Paul Simon is five feet and one inch tall. I read this recently and it solidified something I've been feeling forever: Paul Simon and I have some things in common.
But it's not just our height. Some musicians just speak to you. They write these songs that you feel must have started in your own head before making their way through the songwriter and onto a record. Everybody feels that about some artist at one time or another, but I've always felt it, all the time, about every one of Paul Simon's one billion songs.
I've never been divorced, let alone from Carrie Fisher, but if "Hearts and Bones" isn't about me, then I don't know what it's about. Speaking of which, no one actually knows what "You Can Call Me Al" is about, but I know it's about me. In "Train in the Distance," when he sings, "Everybody loves the sound of a train in the distance, everybody thinks its true," I really do think it's true. Whatever it is.
The thing about Paul Simon's songwriting, a thing that he himself has expressed recently, is that you don't ever really know exactly what he's on about, but you know he's on to something. His latest album, "So Beautiful or So What" is all about God. I mean, it's right there in every song, and yet it took reading a write up by Cathleen Falsani of Sojourners in order for Simon to realize it. He was so amazed by her discovery that he called her. Paul Simon. Called her. To talk about his songs.
Falsani describes Simon, in an interview on Religion & Ethics NewsWeekly, as a "God chronicler by accident." This is true. And this is what is missing from American religion. We're all so self-assured of the fact that we believe in God, or know God, or that God speaks through us. We are all so certain of something that is beautiful and enduring precisely because it does not lend itself to certainty.
Paul Simon is not certain. He's unsure, and confused. He had a long conversation with the late theologian John Stott and what he took away from it was that they both enjoyed the conversation. That's the kind of thing an uncertain person takes away from a long conversation with a great theologian. A certain person would walk away either angry or affirmed.
Flannery O'Connor was a great Catholic writer because her writing celebrated the mystery that comes with writing about God. This is why we don't put her in the camp of "Christian authors." Christian authors, for the most part, in fact most Christian artists, don't celebrate the mystery of God. They don't revel in the uncertainty that literally defines faith. They make bold claims and feign intimate realizations. They talk like they know what the hell they're talking about.
But they don't. No one does. And it has always been this way. Moses didn't write like he knew what he's talking about. He even had to ask God his name. David, in the Psalms, lives in the questions he has about God. Job too. The four Gospels can't even get the story straight; certainty was never their aim. We read Paul like he's certain, but if you read closely he shared in the mystery too.

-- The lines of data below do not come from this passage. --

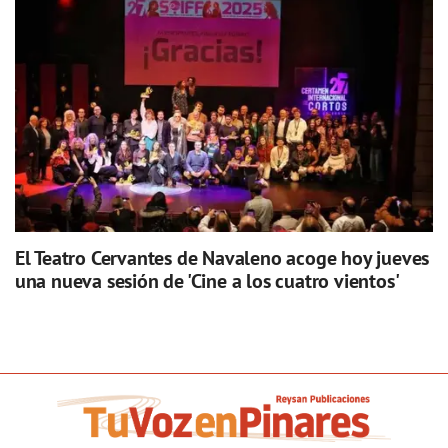
El Teatro Cervantes de Navaleno acoge hoy jueves
una nueva sesión de 'Cine a los cuatro vientos'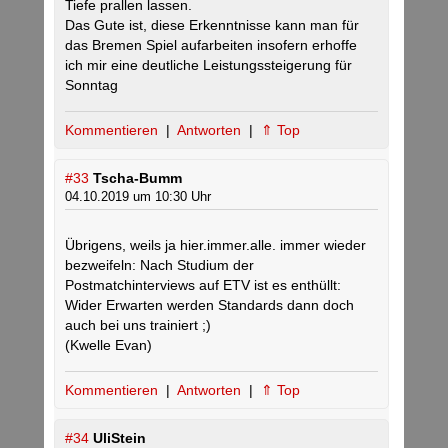
Tiefe prallen lassen.
Das Gute ist, diese Erkenntnisse kann man für
das Bremen Spiel aufarbeiten insofern erhoffe
ich mir eine deutliche Leistungssteigerung für
Sonntag
Kommentieren
|
Antworten
|
⇑ Top
#33
Tscha-Bumm
04.10.2019 um 10:30 Uhr
Übrigens, weils ja hier.immer.alle. immer wieder
bezweifeln: Nach Studium der
Postmatchinterviews auf ETV ist es enthüllt:
Wider Erwarten werden Standards dann doch
auch bei uns trainiert ;)
(Kwelle Evan)
Kommentieren
|
Antworten
|
⇑ Top
#34
UliStein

And Jesus. The international man of mystery. Nobody ever knew what Jesus was really talking about. Destroy the temple and rebuild it in three days? Wait, like, the real temple right over there?

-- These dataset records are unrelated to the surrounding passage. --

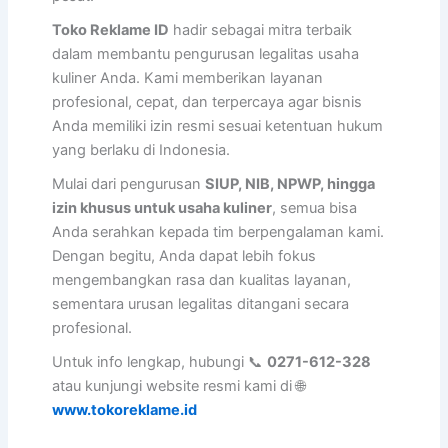
Toko Reklame ID
hadir sebagai mitra terbaik
dalam membantu pengurusan legalitas usaha
kuliner Anda. Kami memberikan layanan
profesional, cepat, dan terpercaya agar bisnis
Anda memiliki izin resmi sesuai ketentuan hukum
yang berlaku di Indonesia.
Mulai dari pengurusan
SIUP, NIB, NPWP, hingga
izin khusus untuk usaha kuliner
, semua bisa
Anda serahkan kepada tim berpengalaman kami.
Dengan begitu, Anda dapat lebih fokus
mengembangkan rasa dan kualitas layanan,
sementara urusan legalitas ditangani secara
profesional.
Untuk info lengkap, hubungi 📞
0271-612-328
atau kunjungi website resmi kami di 🌐
www.tokoreklame.id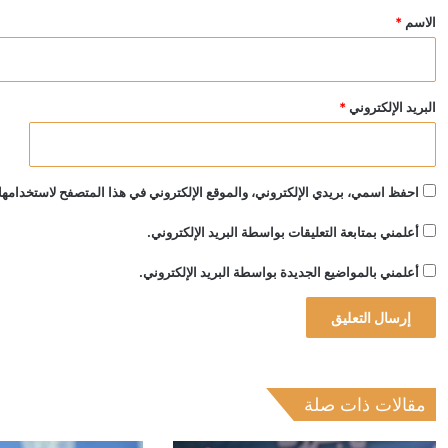
*
الاسم
*
البريد الإلكتروني
*
احفظ اسمي، بريدي الإلكتروني، والموقع الإلكتروني في هذا المتصفح لاستخدامها 
أعلمني بمتابعة التعليقات بواسطة البريد الإلكتروني.
أعلمني بالمواضيع الجديدة بواسطة البريد الإلكتروني.
مقالات ذات صلة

Or, whoever wishes to save his life must lose it?
The first shall be last?
Turn the other cheek?
Whatever you did for the least of these, you did for me?

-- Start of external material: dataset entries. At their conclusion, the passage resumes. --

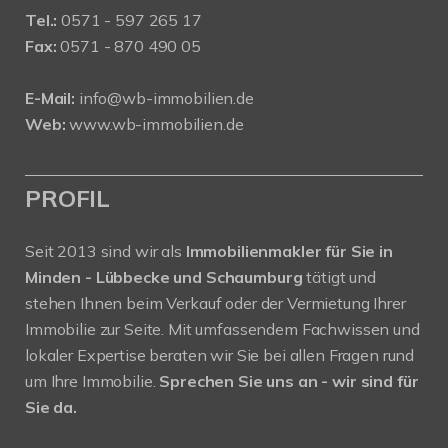
Tel.:
0571 - 597 265 17
Fax:
0571 - 870 490 05
E-Mail:
info@wb-immobilien.de
Web:
www.wb-immobilien.de
PROFIL
Seit 2013 sind wir als
Immobilienmakler für Sie in
Minden - Lübbecke und Schaumburg
tätigt und
stehen Ihnen beim Verkauf oder der Vermietung Ihrer
Immobilie zur Seite. Mit umfassendem Fachwissen und
lokaler Expertise beraten wir Sie bei allen Fragen rund
um Ihre Immobilie.
Sprechen Sie uns an - wir sind für
Sie da.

These are the days of miracles and wonders?
Okay, that last one was Paul Simon. But that's the point. We need to return to mystery and get back to the questions. We need to stop pretending we have it all figured out. I need to stop writing like I know what we need.
But it's so deeply ingrained. Paul Simon and I have a lot of things in common, height included, but he's a much better chronicler of God than I'll ever be.